QUOTED PASSAGE:

The new European Union General Data Protection Regulation (2016/679) goes into effect May 25, 2018, replacing the current EU Data Privacy Directive (95/46/EC) that has been in place since 1995. The main objective is to harmonize data protection laws throughout the EU. The GDPR establishes a set of standardized data protection laws that apply to all EU member countries in order to “protect the fundamental rights and freedoms of natural persons and, in particular, their right to the protection of personal data.”
Although the GDPR will retain many elements of the 1995 Directive, it has been greatly enhanced and strengthened with additional obligations to account for the current technological society we live in. The GDPR increases the rights for individuals and strengthens the obligation of companies. The GDPR will become the most progressive and strongest privacy and data protection regulation in the world and will impose stiff fines and penalties for non-compliance.
The GDPR applies to all organizations that store and/or process personal information of EU residents, who are defined as “data subjects.” The responsibilities of an organization vary depending on if that organization is defined as a “data controller” or a “data processor.” For the purposes of the services provided by Ultimate Software, our customers with employees who are residents in the EU are considered data controllers and Ultimate Software is considered a data processor per the GDPR.
What is Ultimate Software responsible for under GDPR?
The GDPR has specific requirements for data processors, regardless of whether they operate within the boundaries of the EU or not. Ultimate Software has the following key practices in place which align with our responsibilities as a data processor under the GDPR:
Processing Based on Contract—All processing we carry out on our customers’ behalf is governed by our formal contract with each organization. Ultimate Software has no ownership of employee personal data, and we only take processing actions that are defined in the contract and actions our customers instruct us to take.
Personnel Access based on Business Need—Ultimate Software employees and subcontractors that are authorized to access customer employee personal data are governed by confidentiality terms. Access is granted only to personnel with a business need to carry out the contracted services and/or instructions provided by the customer.
Security of Processing—Ultimate Software has technical and organizational security measures in place that govern and protect our customers’ information and employee personal data.

EXERCISE 1: For the GDPR text above, decide whether each statement agrees with it, answering yes or no and quoting the words of the text that settle it: (a) the GDPR replaces a directive that had been in place since 1995; (b) Ultimate Software owns the employee personal data it processes; (c) data processors operating outside the EU are exempt from the GDPR's requirements.
EXERCISE 2: Carry on the GDPR text from the point where it stops.

SOURCE MATERIAL:
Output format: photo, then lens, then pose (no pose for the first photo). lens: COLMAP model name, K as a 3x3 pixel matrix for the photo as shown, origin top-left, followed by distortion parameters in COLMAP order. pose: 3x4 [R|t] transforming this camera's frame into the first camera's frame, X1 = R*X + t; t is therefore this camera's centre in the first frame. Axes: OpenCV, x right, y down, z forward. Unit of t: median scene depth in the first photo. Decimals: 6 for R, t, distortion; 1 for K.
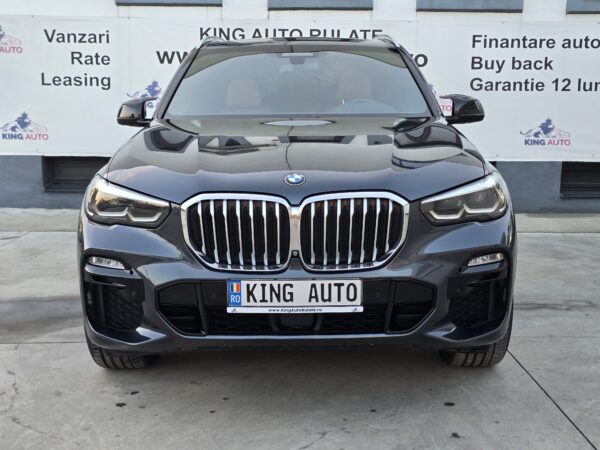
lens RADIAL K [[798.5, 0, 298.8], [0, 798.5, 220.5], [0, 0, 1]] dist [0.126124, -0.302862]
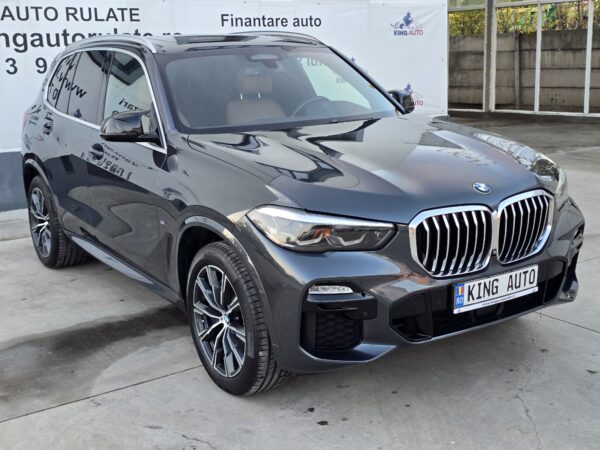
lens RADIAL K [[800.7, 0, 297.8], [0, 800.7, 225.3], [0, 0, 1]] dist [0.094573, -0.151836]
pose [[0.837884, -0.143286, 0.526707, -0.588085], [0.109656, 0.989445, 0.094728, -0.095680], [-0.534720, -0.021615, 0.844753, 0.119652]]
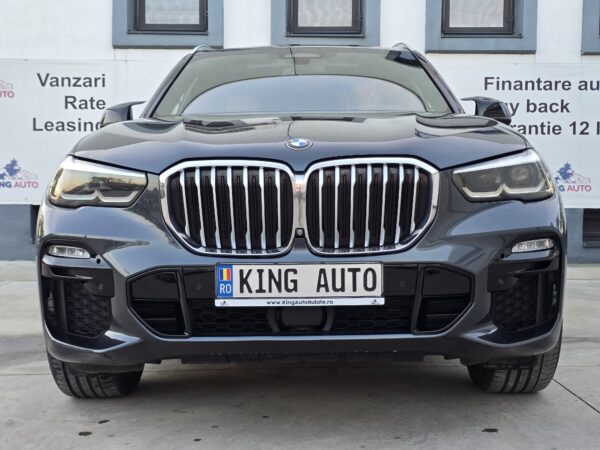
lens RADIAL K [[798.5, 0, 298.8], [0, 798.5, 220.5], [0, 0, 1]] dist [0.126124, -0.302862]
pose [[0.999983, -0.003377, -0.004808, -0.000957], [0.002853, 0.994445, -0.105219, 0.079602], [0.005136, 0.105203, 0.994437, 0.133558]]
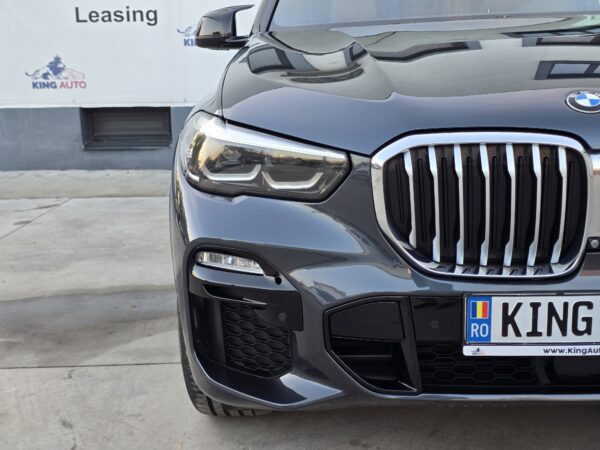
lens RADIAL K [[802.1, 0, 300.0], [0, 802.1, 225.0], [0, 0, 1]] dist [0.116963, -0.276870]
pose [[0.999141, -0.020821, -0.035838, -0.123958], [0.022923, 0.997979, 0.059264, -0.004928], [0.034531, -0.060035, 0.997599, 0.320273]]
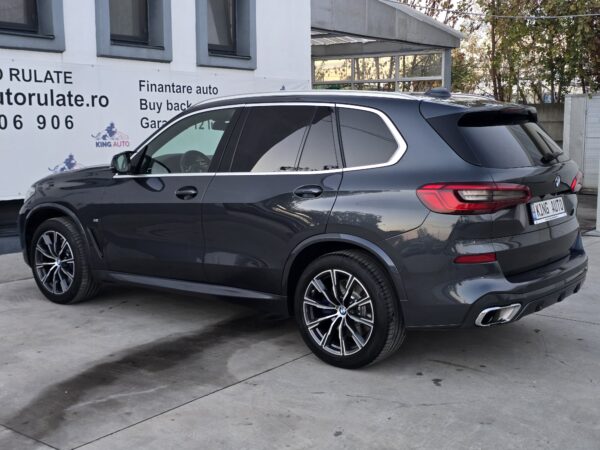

EXPECTED OUTPUT 1:
(a) Yes: "replacing the current EU Data Privacy Directive (95/46/EC) that has been in place since 1995."
(b) No: "Ultimate Software has no ownership of employee personal data"
(c) No: "The GDPR has specific requirements for data processors, regardless of whether they operate within the boundaries of the EU or not."

EXPECTED OUTPUT 2:
- Our systems and services are designed to provide ongoing confidentiality, integrity, availability and resilience of processing;
- Customer data is stored on encrypted servers and transmitted via encrypted sessions;
- We maintain systems and processes that allow us to restore the availability and access to customer employee personal information in the event of a physical or technical event;
- We maintain processes and procedures for regular testing, assessing and evaluating the effectiveness of technical and organizational measure that provide for the security of processing.
For our Canadian customers implemented in our Canadian data centers, the European Commission recognizes Canada as having adequate domestic data protection laws in place, and permits personal data of EU residents to be legally transferred to Canada. The current adequacy ruling for Canada can be found here.
Breach Notification—Ultimate Software will notify our customers after becoming aware of a personal data breach involving customer employee personal data.
Deletion of Data—Upon termination of a customer’s contractual agreement with Ultimate Software, customer data, including employee personal data, is deleted after all contracted services have been completed, which may include subsequent governmental reporting, or other items the customer has requested of Ultimate Software.
What is an Employer responsible for under GDPR?
The GDPR will harmonize data protection laws, which will be helpful for employers established in multiple Member States across the EU. However, the GDPR specifically states that individual Member States can implement additional or specific local rules for processing personal data in the context of employment. It will be important for HR professionals with employees in the EU to continue to monitor local Member State laws’ impact on the workplace.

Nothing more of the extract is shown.